Por essas e outras, questiono e questionarei sempre um Curso de Pós Graduação, que dispensa sistematas por número de publicações insuficientes e enche o curso de outros biólogos que para atingirem esse número e status qualis “A”, dependem dos colegas sistematas alijados do PG, para identificarem sua fauna. Que contrassenso! Mesmo sendo a Biologia nunca exata, o ser humano teve que criar critérios de identificação das espécies, para se situar no mundo caótico que nos rodeia desde os primórdios. Para tanto nasceram os sistemas de classificação, e a história lindíssima disso tudo: Biologia, Ciência Única*, na qual o conceito de espécie, ainda desperta discussão e estudos.

Quanto aos ecologistas e biólogos moleculares, os primeiros, "postos durante anos à margem, iniciaram seu ressurgimento à medida que a crise ambiental do planeta era mais amplamente admitida, os outros, partiram para estudos evolucionários e contribuem sempre que encontram profissionais da sistemática para dizer-lhes os nomes dos organismos."**

Na década de 60, Edward O. Wilson sentia-se acuado nos Laboratórios biológicos, "entre os moleculares e celulares, que pareciam se multiplicar como E. coli e outros microrganismos, sempre menosprezado por sua Biologia digamos, tradicional, sonhava em ser como os colegas que estavam como curadores e professores incumbidos das Coleções em Museus, refugiados nas gavetas de espécimes e com direito a passagens aéreas para trabalho de campo no Panamá."**

Um dia ele conseguiu ser o curador de entomologia. Deveríamos conhecer a história dos grandes biólogos.

Agora, a ecologia se tornou evolucionária, isto é, ligou-se à genética e à biogeografia, está tudo bem, evoluindo!

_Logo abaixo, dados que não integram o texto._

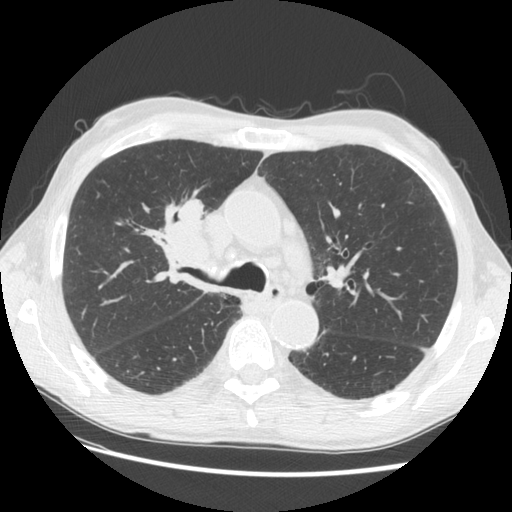
Low-dose screening chest CT, axial slice, third screening round (two years after baseline), lung window (W 1500 / L -600 HU), 2.5 mm slice thickness, slice 45 of 133 in the series, 512 × 512 image matrix. Male participant, aged 73 years at enrolment. Current smoker at enrolment.
- Expert reader's lesion annotation, box from (x=141, y=186) to (x=234, y=275) px.
- The screening reader recorded 4 non-calcified nodules or masses ≥4 mm on this exam (right upper lobe, right upper lobe, right upper lobe, left lower lobe); which of them this box marks is not recorded.
- Lung cancer was diagnosed 48 days after this screen: squamous cell carcinoma, NOS, right upper lobe, poorly differentiated (G3), stage IIIB (AJCC 6th edition), 56 mm at pathology.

Sei do colega Professor Francisco Assis de M. do mesmo departamento de onde vim, que se preocupa com biografias, que inspiram certamente seus jovens alunos-as. Ele me presenteou com o capitulo sobre o grande biólogo Edward, espécime raro e infelizmente extinto, estudioso das formigas e pai da sociobiologia.

Espero não sonhar mais com essas coisas e seres.

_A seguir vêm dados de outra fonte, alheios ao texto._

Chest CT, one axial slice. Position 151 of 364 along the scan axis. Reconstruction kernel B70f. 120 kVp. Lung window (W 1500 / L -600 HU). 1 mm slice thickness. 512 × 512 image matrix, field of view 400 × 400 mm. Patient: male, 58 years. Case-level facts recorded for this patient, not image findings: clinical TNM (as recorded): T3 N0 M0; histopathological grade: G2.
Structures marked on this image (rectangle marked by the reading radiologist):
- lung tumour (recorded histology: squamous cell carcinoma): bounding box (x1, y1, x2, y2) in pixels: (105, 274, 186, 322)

É muito bom estar longe dessa Universidade bio-métrica!

...mas se vier a sonhar novamente, vou criar coragem, e bater os olhos, e dizer bem depressa, num ato de puro atavismo: “-Essa Misumenops? É uma M. blanca! Vejam sua “cor”!

E, despreocupadamente voltarei ao "sono dos justos".

*Biologia, Ciência Única - Ernst Mayr 2006. Companhia das Letras

**Naturalista - Edward O. Wilson Trad. Leonardo Fróes. Editora Nova Fronteira 1997. Este eu recebi do Prof Francisco de Assis G de M. , que ensina biografias de grandes biólogos aos alunos-as. Obrigada Chico!

Lembro-me aqui do Prof Luiz Carlos F. e sua equipe de ex-alunos-as e alunos-as, estudiosos-as de formigas e ele, admirador desse naturalista espécie rara e infelizmente já extinta.